- _DIRECTIONS FOR THIS TASK_:
Word for word, copy the data that follows and skip its pictures.

[Structured page parsing data]
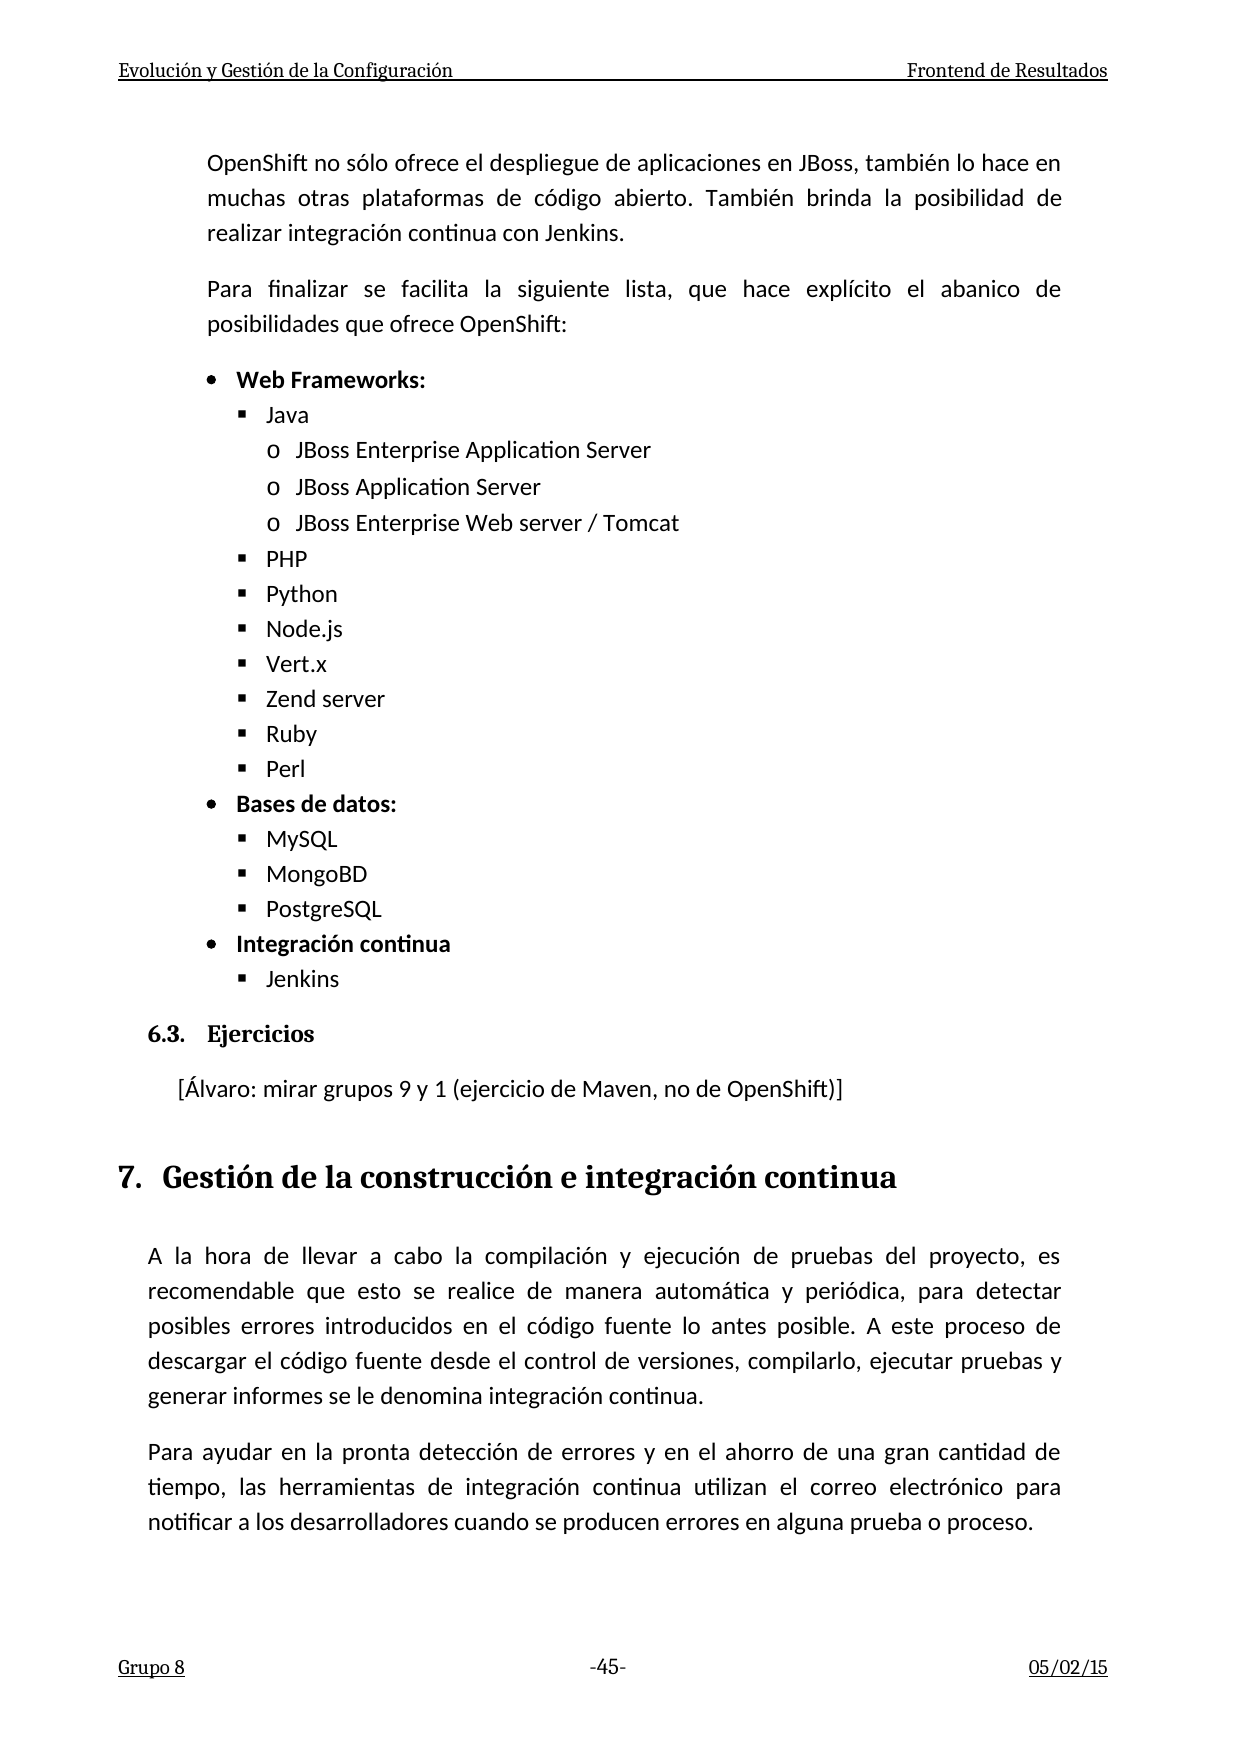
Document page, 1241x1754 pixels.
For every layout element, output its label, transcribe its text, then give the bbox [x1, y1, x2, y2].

list PostgreSQL [236, 894, 1063, 924]
list Ejercicios [148, 1019, 1063, 1048]
list JBoss Application Server [266, 471, 1063, 502]
text [Álvaro: mirar grupos 9 y 1 (ejercicio de Maven, no de OpenShift)] [177, 1073, 1063, 1104]
text A la hora de llevar a cabo la compilación y ejecución de pruebas del proyecto, es recomendable que esto se realice de manera automática y periódica, para detectar posibles errores introducidos en el código fuente lo antes posible. A este proceso de descargar el código fuente desde el control de versiones, compilarlo, ejecutar pruebas y generar informes se le denomina integración continua. [148, 1240, 1063, 1410]
list JBoss Enterprise Web server / Tomcat [266, 507, 1063, 539]
list Web Frameworks: [207, 364, 1063, 395]
list Bases de datos: [207, 789, 1063, 819]
list Integración continua [207, 929, 1063, 959]
list Ruby [236, 719, 1063, 749]
list Java [236, 399, 1063, 430]
list JBoss Enterprise Application Server [266, 434, 1063, 466]
text Para ayudar en la pronta detección de errores y en el ahorro de una gran cantidad de tiempo, las herramientas de integración continua utilizan el correo electrónico para notificar a los desarrolladores cuando se producen errores en alguna prueba o proceso. [148, 1436, 1063, 1536]
list MongoBD [236, 859, 1063, 889]
list Python [236, 579, 1063, 609]
list OpenShift no sólo ofrece el despliegue de aplicaciones en JBoss, también lo hace en muchas otras plataformas de código abierto. También brinda la posibilidad de realizar integración continua con Jenkins. [207, 148, 1063, 248]
list MySQL [236, 824, 1063, 854]
list PHP [236, 544, 1063, 574]
list Vert.x [236, 649, 1063, 679]
subtitle Gestión de la construcción e integración continua [118, 1158, 1063, 1197]
list Jenkins [236, 964, 1063, 994]
list Node.js [236, 614, 1063, 644]
text Para finalizar se facilita la siguiente lista, que hace explícito el abanico de posibilidades que ofrece OpenShift: [207, 273, 1063, 339]
list Zend server [236, 684, 1063, 714]
list Perl [236, 754, 1063, 784]
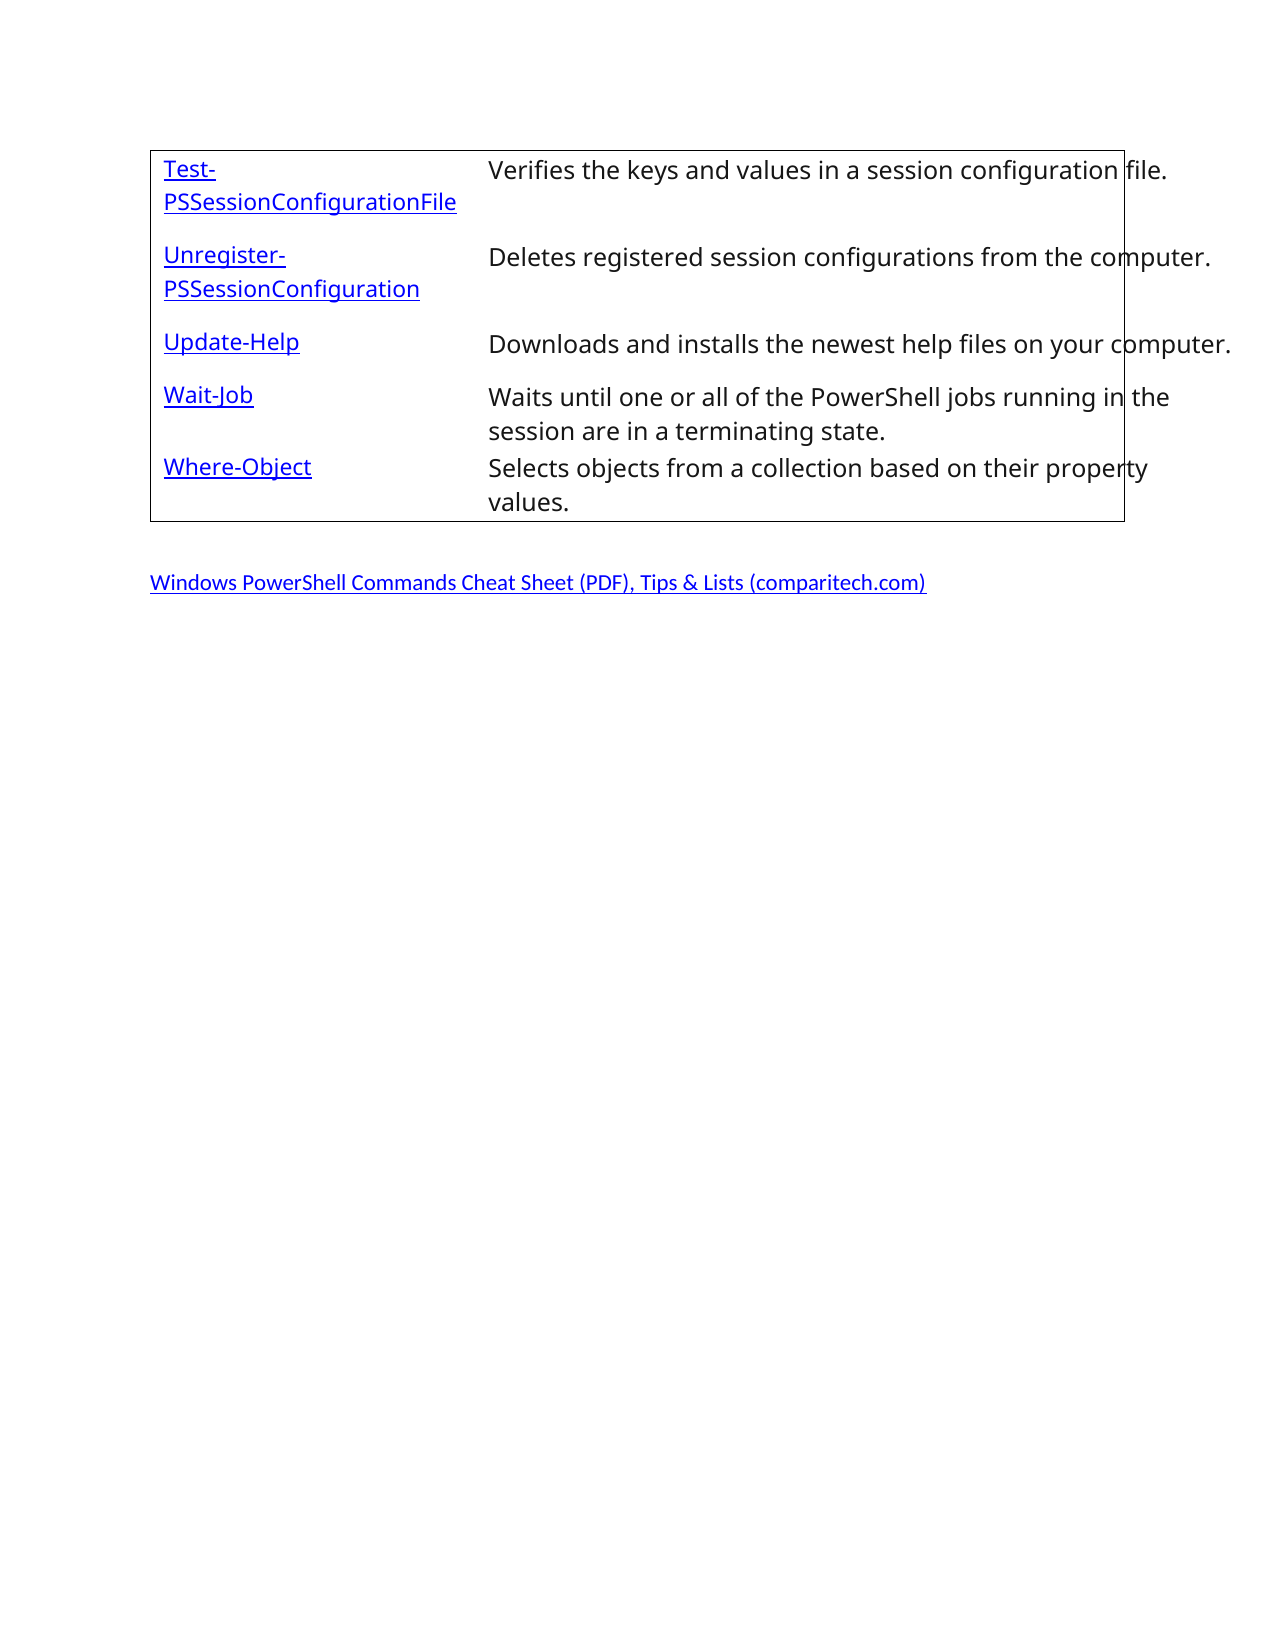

- _PROBLEM SOLUTION_:
Document page, 1241x1754 pixels.
For every layout element, output its label, transcribe its text, then give the bbox [x1, y1, x2, y2].

list PostgreSQL [236, 894, 1063, 924]
list Ejercicios [148, 1019, 1063, 1048]
list JBoss Application Server [266, 471, 1063, 502]
text [Álvaro: mirar grupos 9 y 1 (ejercicio de Maven, no de OpenShift)] [177, 1073, 1063, 1104]
text A la hora de llevar a cabo la compilación y ejecución de pruebas del proyecto, es recomendable que esto se realice de manera automática y periódica, para detectar posibles errores introducidos en el código fuente lo antes posible. A este proceso de descargar el código fuente desde el control de versiones, compilarlo, ejecutar pruebas y generar informes se le denomina integración continua. [148, 1240, 1063, 1410]
list JBoss Enterprise Web server / Tomcat [266, 507, 1063, 539]
list Web Frameworks: [207, 364, 1063, 395]
list Bases de datos: [207, 789, 1063, 819]
list Integración continua [207, 929, 1063, 959]
list Ruby [236, 719, 1063, 749]
list Java [236, 399, 1063, 430]
list JBoss Enterprise Application Server [266, 434, 1063, 466]
text Para ayudar en la pronta detección de errores y en el ahorro de una gran cantidad de tiempo, las herramientas de integración continua utilizan el correo electrónico para notificar a los desarrolladores cuando se producen errores en alguna prueba o proceso. [148, 1436, 1063, 1536]
list MongoBD [236, 859, 1063, 889]
list Python [236, 579, 1063, 609]
list OpenShift no sólo ofrece el despliegue de aplicaciones en JBoss, también lo hace en muchas otras plataformas de código abierto. También brinda la posibilidad de realizar integración continua con Jenkins. [207, 148, 1063, 248]
list MySQL [236, 824, 1063, 854]
list PHP [236, 544, 1063, 574]
list Vert.x [236, 649, 1063, 679]
subtitle Gestión de la construcción e integración continua [118, 1158, 1063, 1197]
list Jenkins [236, 964, 1063, 994]
list Node.js [236, 614, 1063, 644]
text Para finalizar se facilita la siguiente lista, que hace explícito el abanico de posibilidades que ofrece OpenShift: [207, 273, 1063, 339]
list Zend server [236, 684, 1063, 714]
list Perl [236, 754, 1063, 784]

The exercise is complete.